The data –

"""

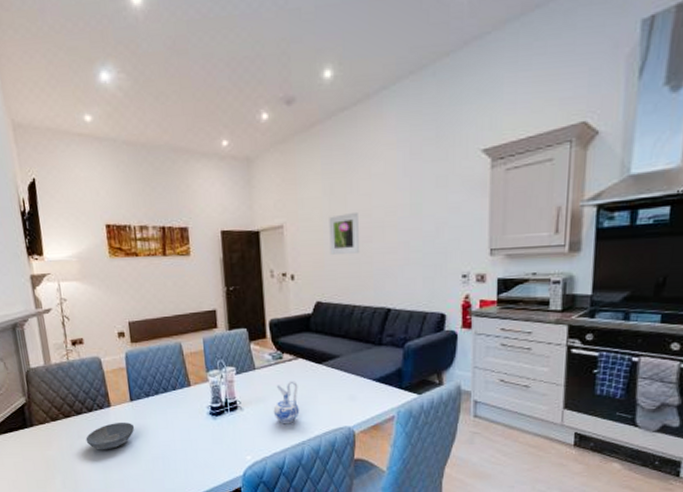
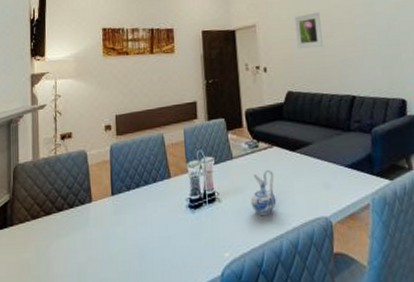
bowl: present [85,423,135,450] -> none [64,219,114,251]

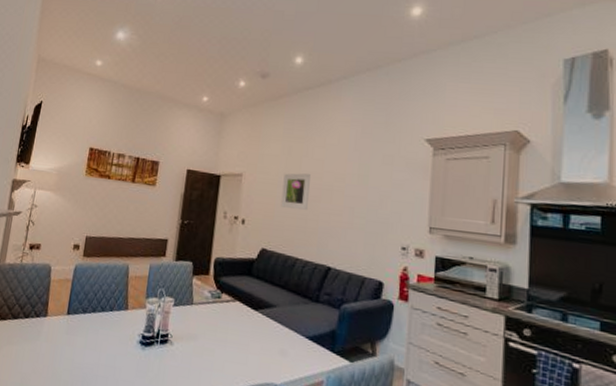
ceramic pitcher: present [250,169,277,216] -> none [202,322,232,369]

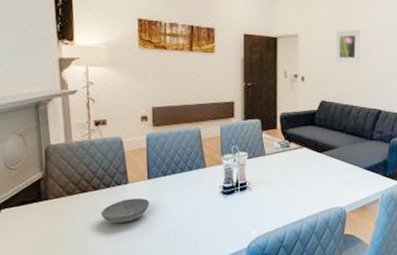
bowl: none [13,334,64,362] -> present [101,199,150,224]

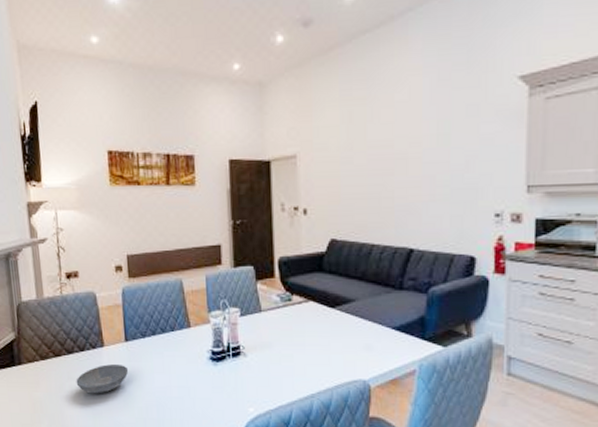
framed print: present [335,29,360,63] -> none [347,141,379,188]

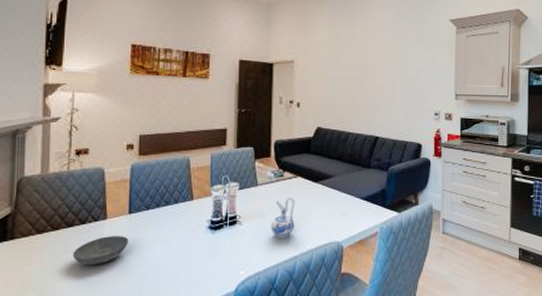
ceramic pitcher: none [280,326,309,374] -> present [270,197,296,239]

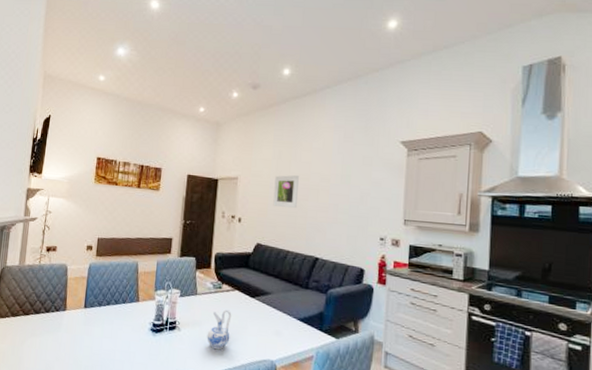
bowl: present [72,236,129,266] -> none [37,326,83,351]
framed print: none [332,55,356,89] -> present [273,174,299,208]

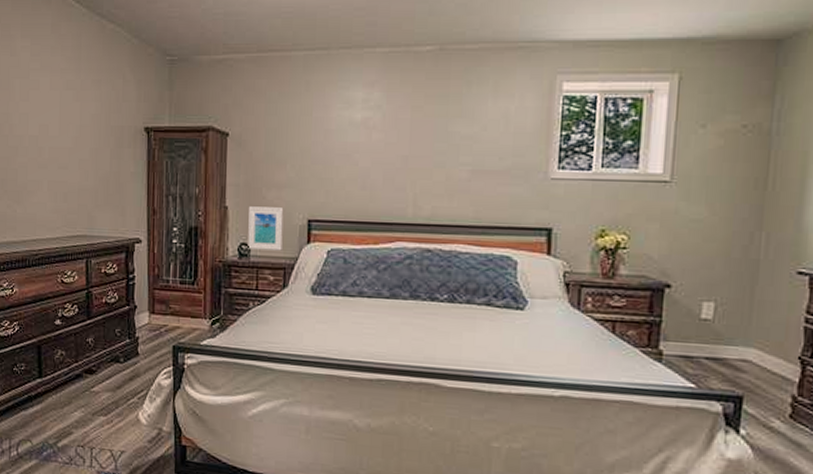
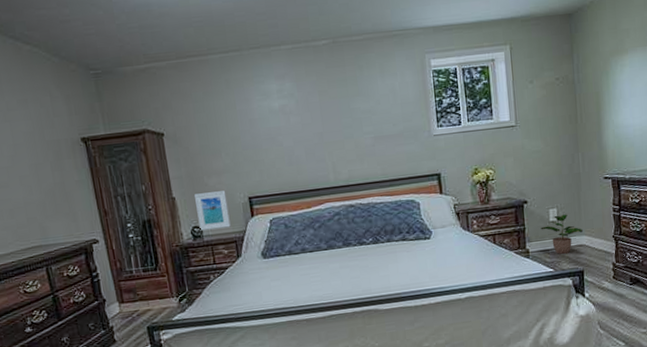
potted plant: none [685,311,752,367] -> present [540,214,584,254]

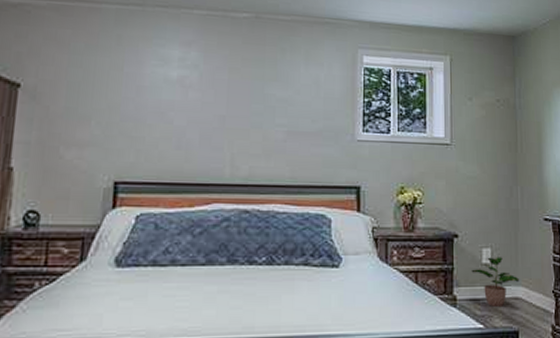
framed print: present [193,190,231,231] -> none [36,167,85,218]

"""

Your assignment – Only the lines from the one with "framed print: present [335,29,360,63]" through the end of the data, both ends included, should be written out exactly, and no pictures should appear.

Completed task –
framed print: present [335,29,360,63] -> none [347,141,379,188]

ceramic pitcher: none [280,326,309,374] -> present [270,197,296,239]

bowl: present [72,236,129,266] -> none [37,326,83,351]
framed print: none [332,55,356,89] -> present [273,174,299,208]

potted plant: none [685,311,752,367] -> present [540,214,584,254]

framed print: present [193,190,231,231] -> none [36,167,85,218]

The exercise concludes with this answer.